▶ Textauszug
******************************

Christliche Kunst und Literatur

Autor/Hrsg.:

Tück, Jan-Heiner [Hrsg.]

Titel/Untertitel:

Was fehlt, wenn Gott fehlt? Martin Walser über Rechtfertigung – theologische Erwiderungen.

Verlag:

Freiburg i. Br. u. a.: Verlag Herder 2013. 143 S. Geb. EUR 16,99. ISBN 978-3-451-32658-5.

Rezensent:

Albrecht Beutel

Der Schriftsteller Martin Walser (*1927) scheint in jüngerer Zeit zusehends von religiösen Themen bewegt. Sein großer Essay »Über Rechtfertigung, eine Versuchung« (2012), der sich in literarischer Unmittelbarkeit an einem (nicht nur) protestantischen Zentralgedanken abzuarbeiten sucht, ist von erheblicher gegenwartstheologischer Relevanz. Der in Wien lehrende katholische Dogmatiker Jan-Heiner Tück hat neun »theologische Erwiderungen« auf diesen Rechtfertigungsessay zu einem ansprechenden Büchlein vereinigt. Zwei kurze Walser-Texte umrahmen die Anthologie: Eingangs wird der im August 2012 veröffentlichte Zeitungsbeitrag »Umgang mit Unsäglichem« erneut abgedruckt, als Epilog folgt am Ende das nicht als Nach-, sondern als »Zuruf« deklarierte Ge­denken an den unlängst verstorbenen Theologen und Priester Michael Felder (1966–2012). Einige der hier versammelten Repliken waren, ganz oder zu erheblichen Teilen, vorab schon anderswo publiziert worden.

******************************

▶ Datenauszug

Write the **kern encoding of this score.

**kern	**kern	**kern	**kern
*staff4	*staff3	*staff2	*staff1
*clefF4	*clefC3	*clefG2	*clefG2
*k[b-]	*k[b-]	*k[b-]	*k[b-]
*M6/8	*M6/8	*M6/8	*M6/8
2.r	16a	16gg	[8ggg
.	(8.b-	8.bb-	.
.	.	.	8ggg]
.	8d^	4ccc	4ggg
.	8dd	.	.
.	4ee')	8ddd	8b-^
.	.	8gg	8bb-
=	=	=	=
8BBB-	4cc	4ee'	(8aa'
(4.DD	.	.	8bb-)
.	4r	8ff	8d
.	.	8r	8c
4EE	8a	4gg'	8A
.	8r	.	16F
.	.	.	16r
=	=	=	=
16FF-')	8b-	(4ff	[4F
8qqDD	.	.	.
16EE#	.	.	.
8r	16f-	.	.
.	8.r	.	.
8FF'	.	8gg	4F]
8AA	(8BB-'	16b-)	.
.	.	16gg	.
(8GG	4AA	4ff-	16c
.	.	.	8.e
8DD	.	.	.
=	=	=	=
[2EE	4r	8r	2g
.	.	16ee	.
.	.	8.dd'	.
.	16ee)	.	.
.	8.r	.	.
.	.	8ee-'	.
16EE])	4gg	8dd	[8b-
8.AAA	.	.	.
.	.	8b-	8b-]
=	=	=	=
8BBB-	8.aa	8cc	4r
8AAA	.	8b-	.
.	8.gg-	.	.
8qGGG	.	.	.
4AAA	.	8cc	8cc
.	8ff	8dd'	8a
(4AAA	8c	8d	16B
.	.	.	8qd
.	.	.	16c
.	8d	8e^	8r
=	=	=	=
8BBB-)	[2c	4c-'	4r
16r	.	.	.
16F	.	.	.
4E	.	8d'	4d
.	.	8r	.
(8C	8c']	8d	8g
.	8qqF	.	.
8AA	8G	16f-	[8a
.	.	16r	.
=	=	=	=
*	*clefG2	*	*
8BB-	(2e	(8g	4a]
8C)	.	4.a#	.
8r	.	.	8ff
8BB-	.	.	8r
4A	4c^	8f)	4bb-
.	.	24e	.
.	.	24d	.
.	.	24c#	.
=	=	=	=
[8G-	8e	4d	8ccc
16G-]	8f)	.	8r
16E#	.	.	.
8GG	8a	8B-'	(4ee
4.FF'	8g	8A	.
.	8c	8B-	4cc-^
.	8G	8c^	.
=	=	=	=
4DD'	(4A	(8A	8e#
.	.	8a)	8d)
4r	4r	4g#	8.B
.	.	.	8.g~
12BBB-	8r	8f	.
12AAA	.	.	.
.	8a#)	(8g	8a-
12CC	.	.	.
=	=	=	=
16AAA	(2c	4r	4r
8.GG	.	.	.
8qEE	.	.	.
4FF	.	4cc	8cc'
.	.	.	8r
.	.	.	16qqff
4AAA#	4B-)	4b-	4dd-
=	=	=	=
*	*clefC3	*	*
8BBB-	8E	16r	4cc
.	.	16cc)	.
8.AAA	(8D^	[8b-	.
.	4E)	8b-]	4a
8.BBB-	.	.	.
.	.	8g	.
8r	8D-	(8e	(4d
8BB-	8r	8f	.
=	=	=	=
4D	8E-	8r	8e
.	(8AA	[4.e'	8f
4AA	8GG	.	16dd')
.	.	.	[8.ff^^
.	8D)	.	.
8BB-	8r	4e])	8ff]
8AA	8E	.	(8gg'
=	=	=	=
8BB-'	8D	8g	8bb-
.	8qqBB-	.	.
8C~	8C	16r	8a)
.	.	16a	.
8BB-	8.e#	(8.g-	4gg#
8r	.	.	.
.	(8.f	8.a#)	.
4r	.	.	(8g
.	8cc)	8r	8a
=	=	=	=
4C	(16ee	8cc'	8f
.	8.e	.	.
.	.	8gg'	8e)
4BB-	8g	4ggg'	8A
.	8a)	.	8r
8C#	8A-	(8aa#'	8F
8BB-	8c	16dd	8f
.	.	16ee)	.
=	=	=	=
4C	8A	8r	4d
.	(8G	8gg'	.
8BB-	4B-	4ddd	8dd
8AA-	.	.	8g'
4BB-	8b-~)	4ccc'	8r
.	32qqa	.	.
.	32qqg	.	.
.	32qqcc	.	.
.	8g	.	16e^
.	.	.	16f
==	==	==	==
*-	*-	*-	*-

******************************

▶ Aufgabe
Schreiben Sie aus dem Textauszug die Passage ab, die mit „Christliche Kunst und“ beginnt und mit „Rechtfertigung – theologische Erwiderungen.“ endet, und übernehmen Sie jedes Zeichen unverändert.

▶ Lösung
Christliche Kunst und Literatur

Autor/Hrsg.:

Tück, Jan-Heiner [Hrsg.]

Titel/Untertitel:

Was fehlt, wenn Gott fehlt? Martin Walser über Rechtfertigung – theologische Erwiderungen.